### Exercise instructions
Return only the lines from the top of the material through the line marked by "It doesn't matter", unaltered.

### Provided information

---*---

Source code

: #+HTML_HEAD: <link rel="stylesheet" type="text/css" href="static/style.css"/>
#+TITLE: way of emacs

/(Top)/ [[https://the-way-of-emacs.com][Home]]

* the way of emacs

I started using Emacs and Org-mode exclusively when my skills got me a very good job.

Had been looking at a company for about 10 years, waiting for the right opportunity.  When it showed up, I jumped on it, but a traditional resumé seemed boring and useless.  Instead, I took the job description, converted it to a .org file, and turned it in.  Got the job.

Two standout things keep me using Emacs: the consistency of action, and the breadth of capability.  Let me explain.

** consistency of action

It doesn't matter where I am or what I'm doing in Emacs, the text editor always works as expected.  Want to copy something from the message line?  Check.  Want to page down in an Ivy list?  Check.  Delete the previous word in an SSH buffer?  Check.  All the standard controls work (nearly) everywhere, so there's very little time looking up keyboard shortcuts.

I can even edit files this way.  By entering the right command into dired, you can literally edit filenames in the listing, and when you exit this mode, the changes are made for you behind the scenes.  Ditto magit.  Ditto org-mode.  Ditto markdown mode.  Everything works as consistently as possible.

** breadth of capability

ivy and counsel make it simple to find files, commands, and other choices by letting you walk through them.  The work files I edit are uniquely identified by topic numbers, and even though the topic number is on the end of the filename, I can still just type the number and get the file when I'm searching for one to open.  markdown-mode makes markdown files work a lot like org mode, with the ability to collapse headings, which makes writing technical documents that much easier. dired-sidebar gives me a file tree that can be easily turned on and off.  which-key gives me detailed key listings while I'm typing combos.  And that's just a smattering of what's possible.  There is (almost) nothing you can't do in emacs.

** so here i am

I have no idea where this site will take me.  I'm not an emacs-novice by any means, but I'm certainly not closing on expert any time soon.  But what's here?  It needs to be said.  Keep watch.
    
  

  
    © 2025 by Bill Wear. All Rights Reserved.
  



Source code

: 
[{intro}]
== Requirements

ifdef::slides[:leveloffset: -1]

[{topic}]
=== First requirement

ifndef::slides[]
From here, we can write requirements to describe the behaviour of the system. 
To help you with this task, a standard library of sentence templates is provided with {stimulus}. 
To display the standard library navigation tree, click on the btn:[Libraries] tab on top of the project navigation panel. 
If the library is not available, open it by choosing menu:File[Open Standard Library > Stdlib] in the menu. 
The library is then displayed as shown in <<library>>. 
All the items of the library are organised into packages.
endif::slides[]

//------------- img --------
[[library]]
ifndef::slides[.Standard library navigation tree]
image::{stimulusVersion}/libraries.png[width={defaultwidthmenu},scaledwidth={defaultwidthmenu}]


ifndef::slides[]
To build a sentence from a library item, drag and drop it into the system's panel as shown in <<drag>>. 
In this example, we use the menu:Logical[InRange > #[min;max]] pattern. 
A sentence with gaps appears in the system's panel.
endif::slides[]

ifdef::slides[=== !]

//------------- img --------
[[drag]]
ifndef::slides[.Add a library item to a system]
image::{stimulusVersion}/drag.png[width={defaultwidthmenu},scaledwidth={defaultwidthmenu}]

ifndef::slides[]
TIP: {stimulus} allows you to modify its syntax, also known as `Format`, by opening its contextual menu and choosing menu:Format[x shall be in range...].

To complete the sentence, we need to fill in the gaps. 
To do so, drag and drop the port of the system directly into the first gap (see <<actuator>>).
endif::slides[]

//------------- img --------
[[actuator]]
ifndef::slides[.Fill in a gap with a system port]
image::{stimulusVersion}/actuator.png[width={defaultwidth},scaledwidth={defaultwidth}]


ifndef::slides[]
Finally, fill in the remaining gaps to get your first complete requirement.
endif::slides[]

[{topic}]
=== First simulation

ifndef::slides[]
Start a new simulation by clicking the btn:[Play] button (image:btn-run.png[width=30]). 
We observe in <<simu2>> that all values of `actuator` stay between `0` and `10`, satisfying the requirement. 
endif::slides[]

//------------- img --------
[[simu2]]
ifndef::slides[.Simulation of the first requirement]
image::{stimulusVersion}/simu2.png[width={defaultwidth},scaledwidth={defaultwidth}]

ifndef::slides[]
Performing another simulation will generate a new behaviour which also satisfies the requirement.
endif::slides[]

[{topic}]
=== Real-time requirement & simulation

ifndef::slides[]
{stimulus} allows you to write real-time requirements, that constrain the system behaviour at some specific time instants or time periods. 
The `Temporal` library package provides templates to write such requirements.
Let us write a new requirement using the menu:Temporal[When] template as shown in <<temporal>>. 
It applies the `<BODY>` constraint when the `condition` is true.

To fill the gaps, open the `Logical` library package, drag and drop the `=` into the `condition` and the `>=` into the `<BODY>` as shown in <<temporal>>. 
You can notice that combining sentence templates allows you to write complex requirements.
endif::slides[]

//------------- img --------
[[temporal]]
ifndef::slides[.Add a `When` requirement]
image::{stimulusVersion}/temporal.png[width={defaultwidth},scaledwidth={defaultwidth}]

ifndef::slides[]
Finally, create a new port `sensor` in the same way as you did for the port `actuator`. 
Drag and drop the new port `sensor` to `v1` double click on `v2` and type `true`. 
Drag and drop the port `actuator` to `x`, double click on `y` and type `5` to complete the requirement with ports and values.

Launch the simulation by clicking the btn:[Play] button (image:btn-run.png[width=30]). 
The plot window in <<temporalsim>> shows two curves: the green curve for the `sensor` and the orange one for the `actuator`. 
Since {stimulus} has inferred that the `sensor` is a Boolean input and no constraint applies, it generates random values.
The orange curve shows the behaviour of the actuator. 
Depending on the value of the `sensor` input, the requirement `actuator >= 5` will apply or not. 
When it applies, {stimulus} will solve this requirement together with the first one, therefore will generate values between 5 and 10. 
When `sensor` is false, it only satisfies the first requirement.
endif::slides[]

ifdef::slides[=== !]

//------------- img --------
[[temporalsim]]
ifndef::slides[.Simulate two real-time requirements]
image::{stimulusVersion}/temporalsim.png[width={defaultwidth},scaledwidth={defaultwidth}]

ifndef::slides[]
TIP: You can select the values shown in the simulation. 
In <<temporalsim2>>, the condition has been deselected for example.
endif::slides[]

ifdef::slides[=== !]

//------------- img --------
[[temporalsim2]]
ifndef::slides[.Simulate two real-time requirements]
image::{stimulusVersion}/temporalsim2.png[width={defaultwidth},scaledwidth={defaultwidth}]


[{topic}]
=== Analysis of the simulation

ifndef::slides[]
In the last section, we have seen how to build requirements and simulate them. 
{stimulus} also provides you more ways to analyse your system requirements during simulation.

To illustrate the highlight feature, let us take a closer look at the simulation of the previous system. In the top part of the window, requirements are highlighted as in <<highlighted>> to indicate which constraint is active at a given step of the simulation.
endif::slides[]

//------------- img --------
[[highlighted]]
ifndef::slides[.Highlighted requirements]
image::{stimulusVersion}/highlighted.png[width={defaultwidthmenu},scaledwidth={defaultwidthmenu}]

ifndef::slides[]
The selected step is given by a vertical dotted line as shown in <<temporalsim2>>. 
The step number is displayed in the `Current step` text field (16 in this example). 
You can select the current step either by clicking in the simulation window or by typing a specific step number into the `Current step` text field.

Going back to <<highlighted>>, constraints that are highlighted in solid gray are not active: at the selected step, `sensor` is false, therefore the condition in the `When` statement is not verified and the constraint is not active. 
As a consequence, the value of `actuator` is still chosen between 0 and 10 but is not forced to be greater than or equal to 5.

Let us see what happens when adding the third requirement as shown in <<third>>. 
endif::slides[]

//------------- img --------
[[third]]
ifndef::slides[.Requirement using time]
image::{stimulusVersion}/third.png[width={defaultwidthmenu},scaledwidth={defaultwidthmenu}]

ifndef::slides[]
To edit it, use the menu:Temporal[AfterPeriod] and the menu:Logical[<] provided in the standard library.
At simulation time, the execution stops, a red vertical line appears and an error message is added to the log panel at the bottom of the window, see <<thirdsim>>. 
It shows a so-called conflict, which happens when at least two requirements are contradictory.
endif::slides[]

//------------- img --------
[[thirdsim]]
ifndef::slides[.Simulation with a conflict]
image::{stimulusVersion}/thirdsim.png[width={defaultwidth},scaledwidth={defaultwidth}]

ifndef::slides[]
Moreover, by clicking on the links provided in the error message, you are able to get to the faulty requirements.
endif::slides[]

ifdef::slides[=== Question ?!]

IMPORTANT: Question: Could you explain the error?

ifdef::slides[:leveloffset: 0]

---*---

### Final answer
Source code

: #+HTML_HEAD: <link rel="stylesheet" type="text/css" href="static/style.css"/>
#+TITLE: way of emacs

/(Top)/ [[https://the-way-of-emacs.com][Home]]

* the way of emacs

I started using Emacs and Org-mode exclusively when my skills got me a very good job.

Had been looking at a company for about 10 years, waiting for the right opportunity.  When it showed up, I jumped on it, but a traditional resumé seemed boring and useless.  Instead, I took the job description, converted it to a .org file, and turned it in.  Got the job.

Two standout things keep me using Emacs: the consistency of action, and the breadth of capability.  Let me explain.

** consistency of action

It doesn't matter where I am or what I'm doing in Emacs, the text editor always works as expected.  Want to copy something from the message line?  Check.  Want to page down in an Ivy list?  Check.  Delete the previous word in an SSH buffer?  Check.  All the standard controls work (nearly) everywhere, so there's very little time looking up keyboard shortcuts.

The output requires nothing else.